Com algemas nas mãos e nos tornozelos, Nicolás Maduro compareceu a um tribunal de Nova York para a sua primeira audiência, onde ouviu os crimes pelos quais é acusado, manifestando sempre um ar de grande tranquilidade e afirmando ser, ainda, presidente da República Bolivariana da Venezuela. No entanto, a acusação de chefiar uma organização criminosa de tráfico de estupefacientes, aparentemente inexistente, parece ser uma ficção construída pela Casa Branca com sérias dificuldades de se sustentar em julgamento.

Declarando-se inocente, Nicolás Maduro enfrentou o Tribunal do Distrito Sul de Nova York na audiência de custódia, juntamente com a sua mulher, Cilia Flores, que também se declarou inocente.

Sequestrado pelo exército dos Estados Unidos da América (EUA), numa operação que aconteceu na madrugada do último sábado, em violação da Carta das Nações Unidas e do Direito Internacional, Maduro afirmou, ser um “prisioneiro de guerra” e declarou que é, ainda, presidente da Venezuela.

"Eu sou inocente. Eu sou um homem decente.
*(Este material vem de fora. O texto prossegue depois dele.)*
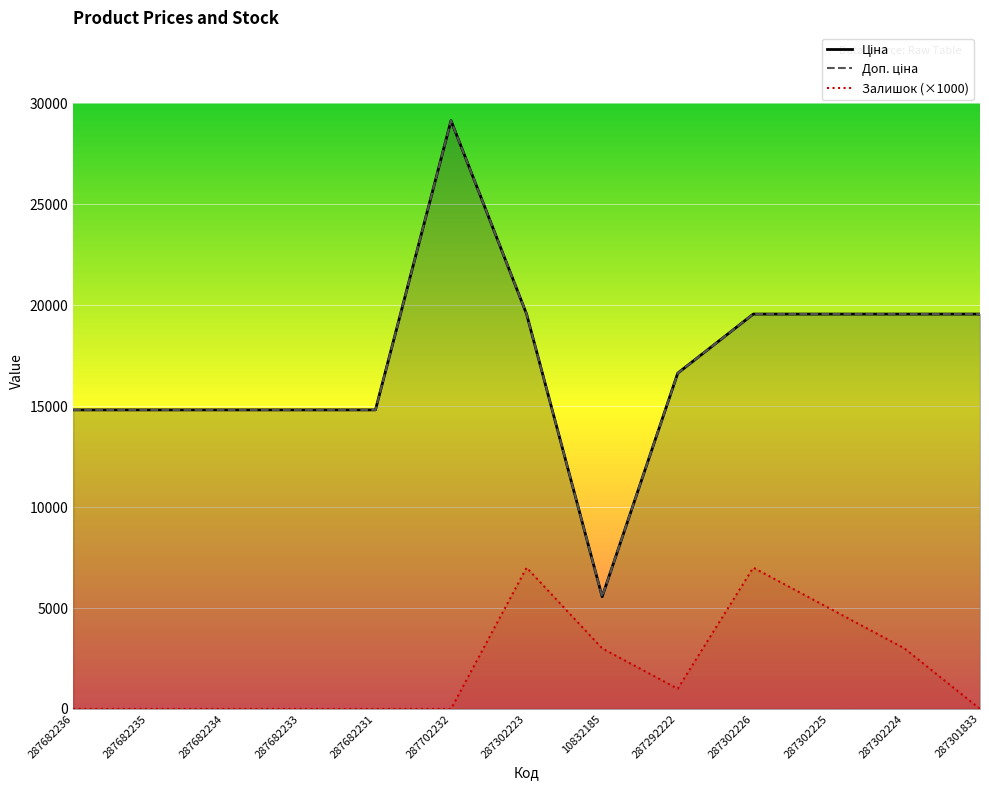

At 287302223, list the series in order from largest to smallest.

Ціна, Доп. ціна, Залишок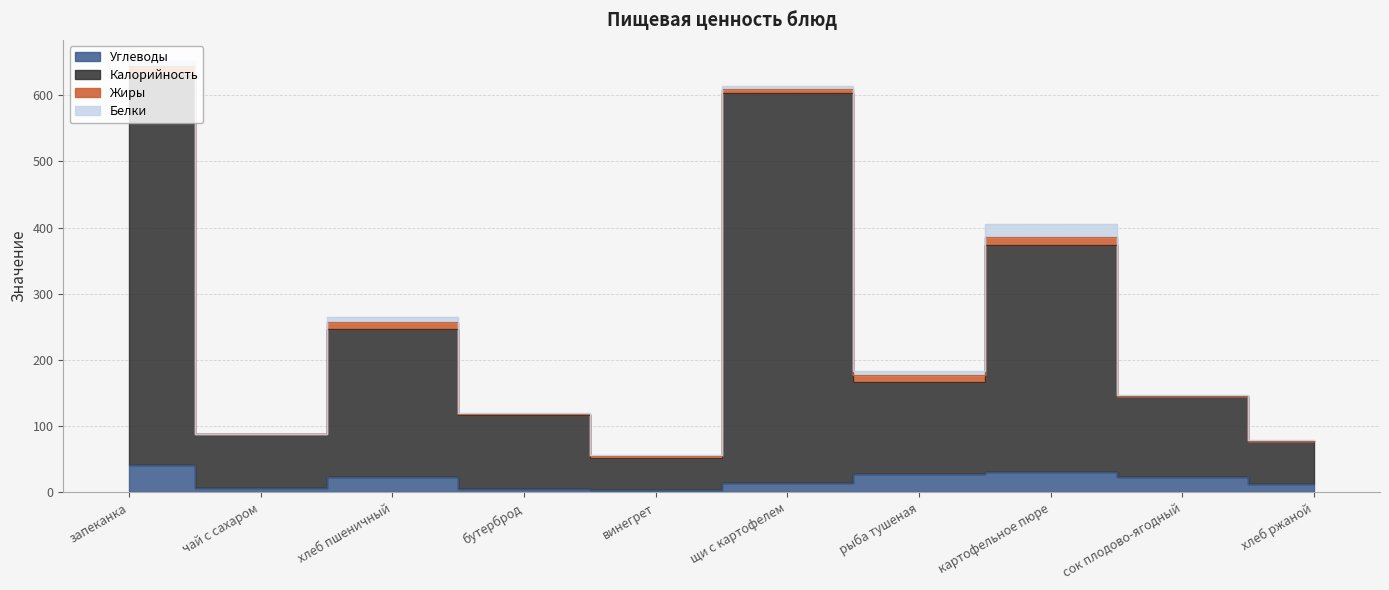

What is the label of the 2nd point from the right?

сок плодово-ягодный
Eu sou um presidente", declarou Maduro perante o juiz.

A audiência de Nicolás Maduro e de Cilia Flores, tratou-se de um trâmite burocrático em que os indiciados por crimes ouvem formalmente por qual razão serão julgados, tendo o juiz titular do processo marcado nova audiência para 17 de março, altura em que Maduro e esposa prestarão depoimento.

As acusações que impendem sobre Nicolás Maduro e Cilia Flores são a alegada prática dos crimes de conspiração para o narcoterrorismo; conspiração para o tráfico de cocaína; posse de metralhadoras e dispositivos explosivos e conspiração para posse de metralhadores para uso pelo narcotráfico. E acusação alega que Maduro é o chefe de uma organização criminosa de nome “Cartel de los Soles”.

Acusação sustentada por uma ficção da Casa Branca?

Nicolás Maduro e a esposa, Cilia Flores, enfrentarão a Justiça para responder às acusações de que ele seria o chefe de uma organização criminosa chamada “Cartel de los Soles”, que atuaria na exportação de estupefacientes da América do Sul para os EUA. E a Casa Branca colocou o suposto cartel como organização terrorista, colocando-o na mira do aparato militar norte-americano.

No entanto, existem fundadas dúvidas sobre a existência da organização. Por um lado, o “Cartel de los Soles” é uma figura de estilo usada para designar a indulgência de militares e funcionários governamentais com o tráfico de estupefacientes, fazendo vista grossa ou lucrando com as operações; por outro, não há indícios fortes e, muito menos, provas da sua real existência.

Ademais, nenhum relatório antidrogas dos EUA, incluindo da CIA, menciona o “Cartel de los Soles”. Aliás, um relatório publicado em março de 2024, em nenhum momento faz referência a esta organização, tão-pouco ao seu suposto chefe, Nicolás Maduro.

A acusação de chefiar uma organização criminosa de tráfico de estupefacientes, aparentemente inexistente, parece ser uma ficção construída pela Casa Branca com sérias dificuldades de se sustentar em julgamento.